Edward II is probably the earliest successful history play, and paved the way for Shakespeare’s more mature histories such as Richard II, Henry IV and Henry V. It too is a moving tragedy, and contains fine verse, and an impelling characterisation of a weak and flawed monarch. Marlowe’s Dido, Queen of Carthage is an early work derived in part from Virgil’s Aeneid, which, though rarely performed, contains much fine and moving verse. The Massacre at Paris was much admired by the Elizabethans, with its near-contemporary depiction of the murders and scandals instigated by the French Court.

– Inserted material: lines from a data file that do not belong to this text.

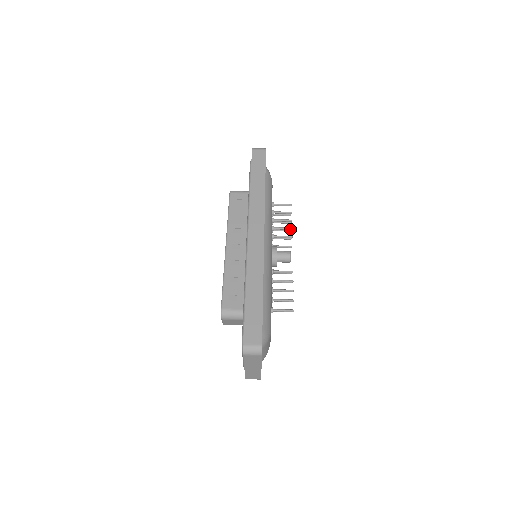
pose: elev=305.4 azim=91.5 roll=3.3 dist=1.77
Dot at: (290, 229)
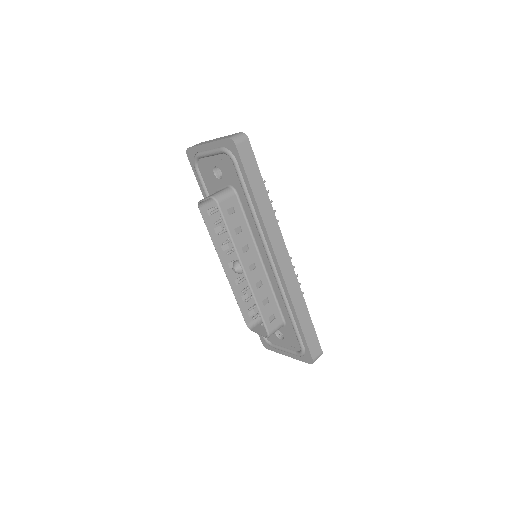
Dot at: occluded
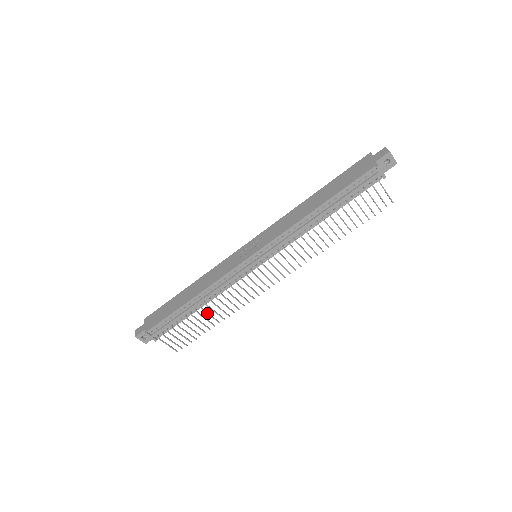
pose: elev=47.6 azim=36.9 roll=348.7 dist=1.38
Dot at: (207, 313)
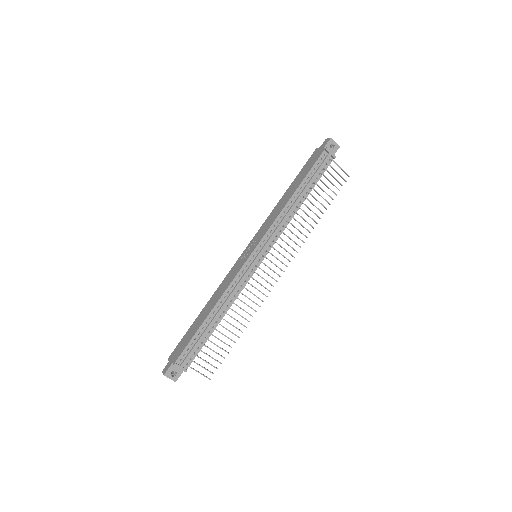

Sadly only a severely mutilated version has survived.

Hero and Leander is the greatest poem of Marlowe’s that has come down to us, though much of his love poetry apart from the well-known Come Live With Me, and Be My Love has been lost. George Chapman completed the unfinished Hero and Leander, and it was published finally in 1598.

Shortly afterwards the memorable verse translations of Ovid’s Elegies, the Amores, and of Lucan’s First Book of the Civil War, called Pharsalia appeared in quick succession. The translation of Amores was a massive task, and all forty-eight of Ovid’s poems were turned into elegiac couplets. Much of the verse is exceedingly beautiful, though the quality is sometimes uneven. No one has ever attempted the task since. The blank verse of the Lucan translation is at times very powerful, and it is thought this work dates from Marlowe’s university days.